> YOUR TASK:
The listing is to be transcribed in full, with its images left out.

> DATA SHOWN:
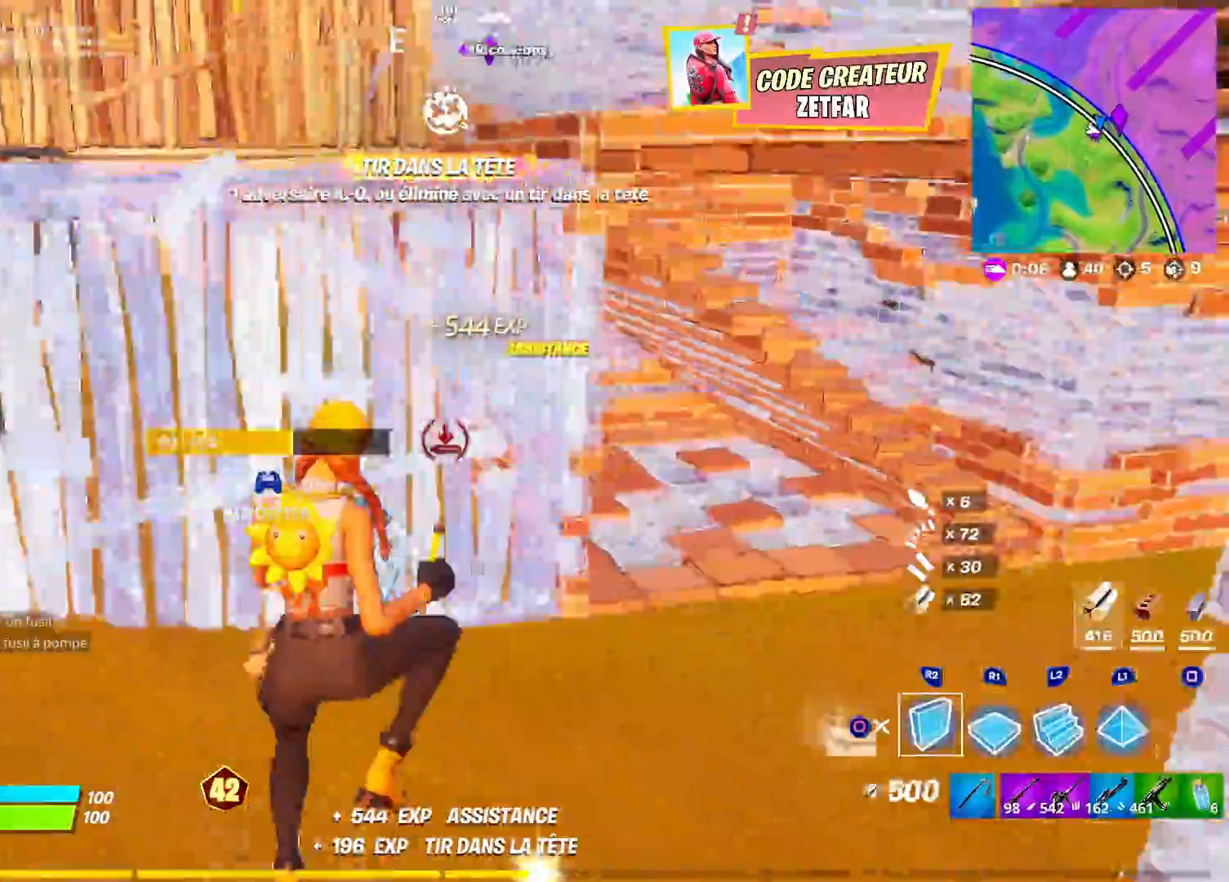
{"buttons": [], "left_stick": "up-left", "right_stick": "down-right", "events": [[50, "L2", "down"], [67, "R2", "up"], [67, "right_stick", "up-left"], [200, "right_stick", "center"], [217, "L3", "down"], [217, "left_stick", "up"], [250, "L2", "up"], [250, "right_stick", "down"], [283, "CIRCLE", "down"], [367, "L3", "up"], [367, "left_stick", "up-left"], [383, "right_stick", "down-right"], [400, "CIRCLE", "up"]]}
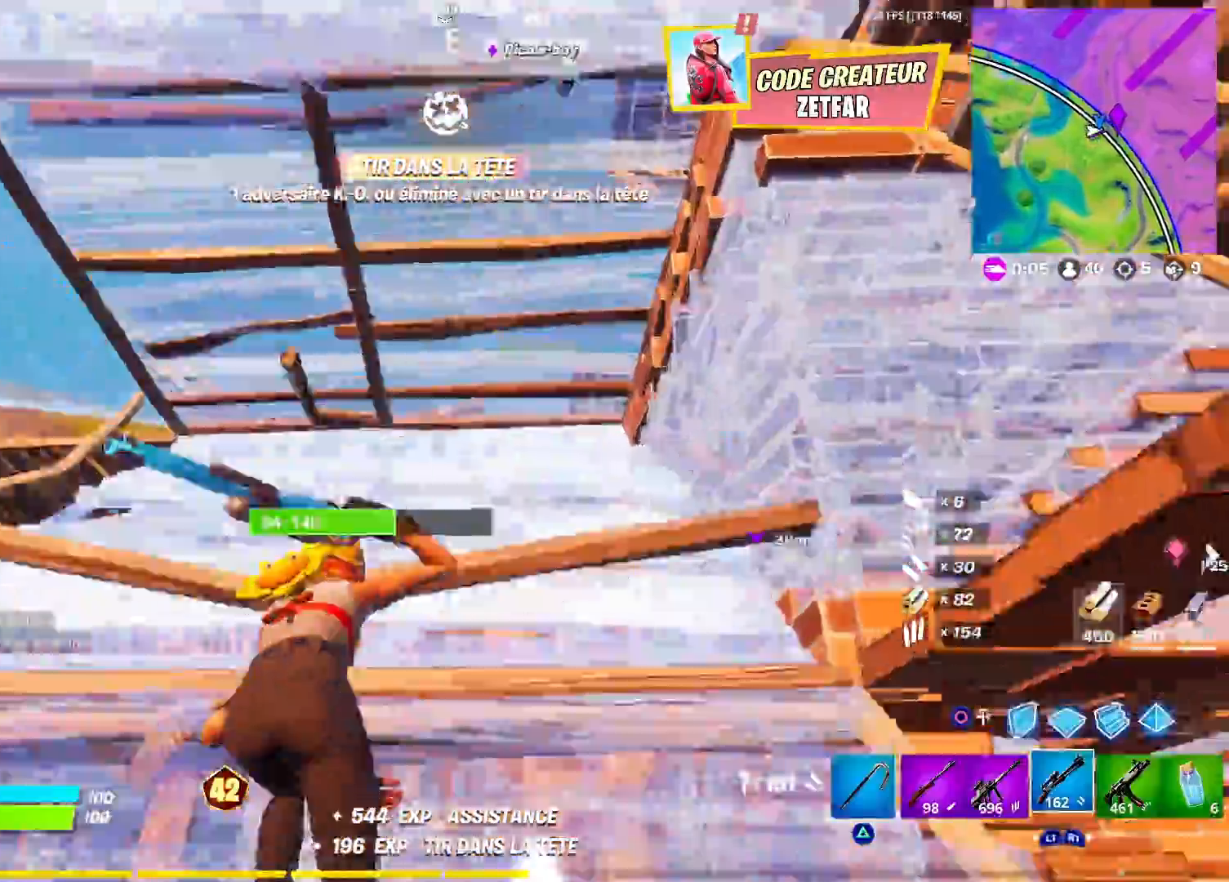
{"buttons": [], "left_stick": "up", "right_stick": "up", "events": [[33, "right_stick", "right"], [367, "CROSS", "down"], [433, "right_stick", "up"], [450, "CROSS", "up"], [450, "left_stick", "up"]]}
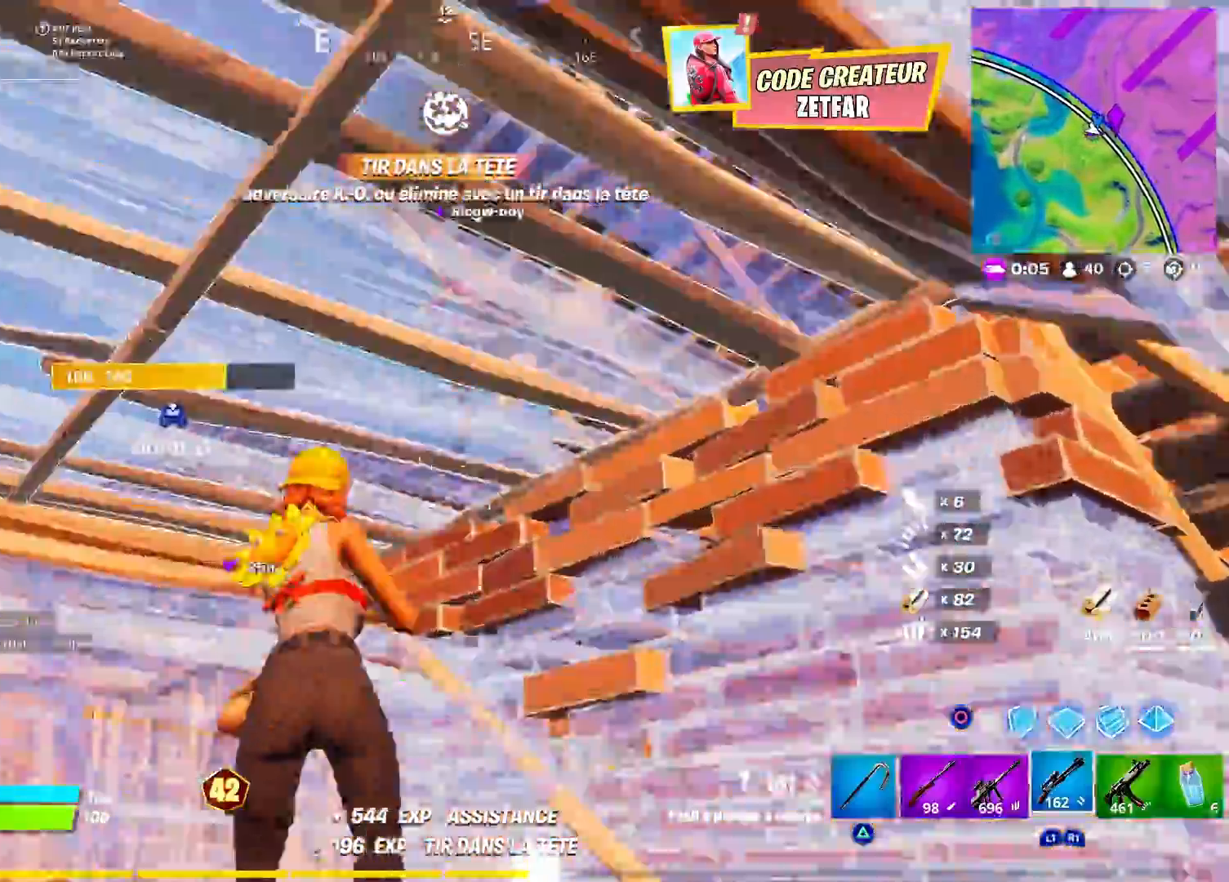
{"buttons": ["CIRCLE"], "left_stick": "up", "right_stick": "up-left", "events": [[67, "TOUCHPAD", "down"], [67, "right_stick", "center"], [150, "R2", "down"], [167, "TOUCHPAD", "up"], [167, "right_stick", "down-left"], [267, "CIRCLE", "down"], [283, "right_stick", "up"], [317, "R2", "up"], [367, "CIRCLE", "up"], [383, "right_stick", "center"], [450, "right_stick", "up-left"], [483, "CIRCLE", "down"]]}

> EXPECTED ANSWER:
{"buttons": [], "left_stick": "up-left", "right_stick": "down-right", "events": [[50, "L2", "down"], [67, "R2", "up"], [67, "right_stick", "up-left"], [200, "right_stick", "center"], [217, "L3", "down"], [217, "left_stick", "up"], [250, "L2", "up"], [250, "right_stick", "down"], [283, "CIRCLE", "down"], [367, "L3", "up"], [367, "left_stick", "up-left"], [383, "right_stick", "down-right"], [400, "CIRCLE", "up"]]}
{"buttons": [], "left_stick": "up", "right_stick": "up", "events": [[33, "right_stick", "right"], [367, "CROSS", "down"], [433, "right_stick", "up"], [450, "CROSS", "up"], [450, "left_stick", "up"]]}
{"buttons": ["CIRCLE"], "left_stick": "up", "right_stick": "up-left", "events": [[67, "TOUCHPAD", "down"], [67, "right_stick", "center"], [150, "R2", "down"], [167, "TOUCHPAD", "up"], [167, "right_stick", "down-left"], [267, "CIRCLE", "down"], [283, "right_stick", "up"], [317, "R2", "up"], [367, "CIRCLE", "up"], [383, "right_stick", "center"], [450, "right_stick", "up-left"], [483, "CIRCLE", "down"]]}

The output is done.